Although Marsh makes more extensive plans for planting with Yoder, working with Yoder does not guarantee an institutional commitment. As each growing season differs from the next, we never truly know exactly what we can expect from any of our growers. Thus, purchasing our produce from multiple suppliers instead of just one gives us a great deal of flexibility.
Kenyon purchases all of its beef and pork locally. The beef comes from Bruce and Fran Conard, who raise beef steers on grass, hay and grain. The pork is raised by Ervin Raber, an Amish man who also sells hogs to livestock auctions and the Knox County community. The Conards’ beef was the first local product that Kenyon began purchasing when we started buying local food. We have worked with the Conards over the years, through financial hardships, injuries, and changes in the beef market.
Working with our producers before the growing season even begins ensures a greater degree of dependability in our local supply. By supporting our producers even when classes are not in session, we demonstrate genuine interest in our producers as both suppliers for the college and as individual friends. For example, Marsh buys hay for his own farm from the Conards, and feeder pigs, milk and barley from Raber. During the harvest season, John Marsh visits Jonathan Yoder’s home two to four times a week in order to pick up produce for Kenyon and catch up with Yoder and his family.
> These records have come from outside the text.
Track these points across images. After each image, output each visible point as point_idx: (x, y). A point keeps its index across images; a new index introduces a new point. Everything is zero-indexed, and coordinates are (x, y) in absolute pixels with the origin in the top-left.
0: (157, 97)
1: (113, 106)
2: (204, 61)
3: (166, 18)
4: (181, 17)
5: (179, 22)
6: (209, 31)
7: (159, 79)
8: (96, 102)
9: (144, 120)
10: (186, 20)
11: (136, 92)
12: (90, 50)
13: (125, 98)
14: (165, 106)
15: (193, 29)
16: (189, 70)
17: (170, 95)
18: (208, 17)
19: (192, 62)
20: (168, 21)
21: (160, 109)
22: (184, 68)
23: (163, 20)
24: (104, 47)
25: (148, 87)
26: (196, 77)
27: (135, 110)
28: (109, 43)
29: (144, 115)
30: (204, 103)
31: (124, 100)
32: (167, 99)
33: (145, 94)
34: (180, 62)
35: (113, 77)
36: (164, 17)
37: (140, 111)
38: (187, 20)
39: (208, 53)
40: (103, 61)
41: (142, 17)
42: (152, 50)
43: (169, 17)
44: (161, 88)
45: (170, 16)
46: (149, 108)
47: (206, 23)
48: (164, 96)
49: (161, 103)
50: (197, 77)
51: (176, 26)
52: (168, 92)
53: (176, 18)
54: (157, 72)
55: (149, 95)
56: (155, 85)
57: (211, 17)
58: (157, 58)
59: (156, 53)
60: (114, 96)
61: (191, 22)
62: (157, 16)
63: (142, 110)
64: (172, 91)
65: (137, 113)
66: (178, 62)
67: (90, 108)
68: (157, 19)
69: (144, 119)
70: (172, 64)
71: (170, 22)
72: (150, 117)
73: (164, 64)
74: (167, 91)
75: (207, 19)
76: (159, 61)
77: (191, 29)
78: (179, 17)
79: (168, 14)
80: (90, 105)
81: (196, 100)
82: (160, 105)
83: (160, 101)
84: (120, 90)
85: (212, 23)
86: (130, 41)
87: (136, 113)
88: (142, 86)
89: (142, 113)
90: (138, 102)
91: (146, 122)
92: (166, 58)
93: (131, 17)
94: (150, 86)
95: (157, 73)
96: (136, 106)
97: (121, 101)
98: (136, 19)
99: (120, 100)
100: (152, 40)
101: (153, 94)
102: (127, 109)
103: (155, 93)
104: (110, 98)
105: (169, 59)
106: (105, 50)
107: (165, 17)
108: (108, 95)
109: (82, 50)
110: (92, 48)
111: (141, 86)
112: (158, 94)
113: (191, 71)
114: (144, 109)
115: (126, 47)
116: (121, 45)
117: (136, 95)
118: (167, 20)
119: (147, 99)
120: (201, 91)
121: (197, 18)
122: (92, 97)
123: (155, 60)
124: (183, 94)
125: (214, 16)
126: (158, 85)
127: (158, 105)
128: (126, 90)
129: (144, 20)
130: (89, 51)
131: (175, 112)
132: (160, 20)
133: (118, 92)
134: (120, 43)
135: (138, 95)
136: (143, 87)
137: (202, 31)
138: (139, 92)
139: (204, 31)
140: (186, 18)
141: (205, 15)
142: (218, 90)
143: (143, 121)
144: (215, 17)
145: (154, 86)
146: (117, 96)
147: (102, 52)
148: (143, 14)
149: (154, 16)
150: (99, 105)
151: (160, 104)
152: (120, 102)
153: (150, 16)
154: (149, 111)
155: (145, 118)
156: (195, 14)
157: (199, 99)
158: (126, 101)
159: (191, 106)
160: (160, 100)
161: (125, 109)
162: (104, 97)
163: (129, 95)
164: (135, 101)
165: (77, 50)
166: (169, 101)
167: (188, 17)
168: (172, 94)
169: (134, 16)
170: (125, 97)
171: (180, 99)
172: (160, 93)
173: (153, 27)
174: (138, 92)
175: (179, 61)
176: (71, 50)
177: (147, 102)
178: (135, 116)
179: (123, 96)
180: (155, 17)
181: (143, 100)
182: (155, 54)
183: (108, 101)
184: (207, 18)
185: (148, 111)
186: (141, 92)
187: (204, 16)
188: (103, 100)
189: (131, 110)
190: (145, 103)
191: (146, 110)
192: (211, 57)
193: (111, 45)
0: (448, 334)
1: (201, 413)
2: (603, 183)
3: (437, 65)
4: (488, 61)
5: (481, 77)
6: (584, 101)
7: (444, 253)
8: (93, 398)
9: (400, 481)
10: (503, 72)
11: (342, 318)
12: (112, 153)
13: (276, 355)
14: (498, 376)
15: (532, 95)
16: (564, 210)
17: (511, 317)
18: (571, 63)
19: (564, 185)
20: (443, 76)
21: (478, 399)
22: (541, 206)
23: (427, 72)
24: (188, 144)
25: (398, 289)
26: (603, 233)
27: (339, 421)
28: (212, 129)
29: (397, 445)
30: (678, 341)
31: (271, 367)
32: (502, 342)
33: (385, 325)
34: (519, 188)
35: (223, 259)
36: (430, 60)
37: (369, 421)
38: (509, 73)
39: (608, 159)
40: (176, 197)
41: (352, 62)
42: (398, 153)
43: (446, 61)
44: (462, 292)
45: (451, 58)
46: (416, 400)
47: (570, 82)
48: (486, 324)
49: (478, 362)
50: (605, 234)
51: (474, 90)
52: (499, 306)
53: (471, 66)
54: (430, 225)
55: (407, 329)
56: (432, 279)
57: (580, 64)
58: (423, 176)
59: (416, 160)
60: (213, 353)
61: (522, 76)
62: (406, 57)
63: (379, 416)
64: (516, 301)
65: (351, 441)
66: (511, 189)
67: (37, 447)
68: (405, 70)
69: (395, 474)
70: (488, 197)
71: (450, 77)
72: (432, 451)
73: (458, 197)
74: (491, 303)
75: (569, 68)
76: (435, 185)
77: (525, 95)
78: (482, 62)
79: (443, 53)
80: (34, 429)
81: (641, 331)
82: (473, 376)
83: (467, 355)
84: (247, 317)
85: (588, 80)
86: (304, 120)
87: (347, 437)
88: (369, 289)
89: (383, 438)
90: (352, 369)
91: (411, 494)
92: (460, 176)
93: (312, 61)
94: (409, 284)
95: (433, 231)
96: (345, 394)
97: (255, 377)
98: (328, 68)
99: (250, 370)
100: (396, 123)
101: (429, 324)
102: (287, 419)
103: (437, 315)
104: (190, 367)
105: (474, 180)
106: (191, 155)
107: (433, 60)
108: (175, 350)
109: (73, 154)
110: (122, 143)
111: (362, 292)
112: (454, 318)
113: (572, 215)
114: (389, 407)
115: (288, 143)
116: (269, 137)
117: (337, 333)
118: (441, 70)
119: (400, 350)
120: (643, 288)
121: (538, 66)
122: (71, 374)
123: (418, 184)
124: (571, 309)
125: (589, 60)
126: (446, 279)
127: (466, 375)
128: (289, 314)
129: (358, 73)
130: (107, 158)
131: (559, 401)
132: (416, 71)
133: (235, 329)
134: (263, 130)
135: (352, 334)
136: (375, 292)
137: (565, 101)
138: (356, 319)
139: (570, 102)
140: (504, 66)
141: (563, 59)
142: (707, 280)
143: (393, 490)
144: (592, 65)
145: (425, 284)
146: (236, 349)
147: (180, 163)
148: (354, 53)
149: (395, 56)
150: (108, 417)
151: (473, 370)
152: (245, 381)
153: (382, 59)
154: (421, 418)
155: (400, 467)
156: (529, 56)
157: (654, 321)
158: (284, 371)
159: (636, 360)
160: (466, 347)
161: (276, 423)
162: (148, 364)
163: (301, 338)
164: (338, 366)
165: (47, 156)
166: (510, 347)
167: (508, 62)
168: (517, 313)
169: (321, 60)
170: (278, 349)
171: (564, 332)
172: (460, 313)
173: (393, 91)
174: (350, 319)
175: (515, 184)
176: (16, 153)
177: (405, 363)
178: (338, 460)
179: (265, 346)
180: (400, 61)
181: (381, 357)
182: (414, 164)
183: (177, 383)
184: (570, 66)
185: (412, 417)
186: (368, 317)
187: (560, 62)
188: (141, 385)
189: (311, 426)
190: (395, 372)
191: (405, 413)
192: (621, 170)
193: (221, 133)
Establishing strong relationships based upon mutual trust ensures the dependability of our food system. As Marsh asserts, “You have to be honest. You have to have integrity. You have to do what you’re supposed to do.” The only thing worse than having produce go bad when there’s not enough demand or storage space for it, is deciding not to pick up the produce up at all, and then putting the supplier in the position of figuring out what to do with it. According to Marsh, “You get what you get when you get it, and you deal with it.” Because the farmers depend on us for their livelihoods, we have to stay true to our word. As one of the major ways of finding new producers within a community is word of mouth, if a producer isn’t in our favor because we’ve lost trust, we’ll lose our credibility as an institution, and will be worse off in the end.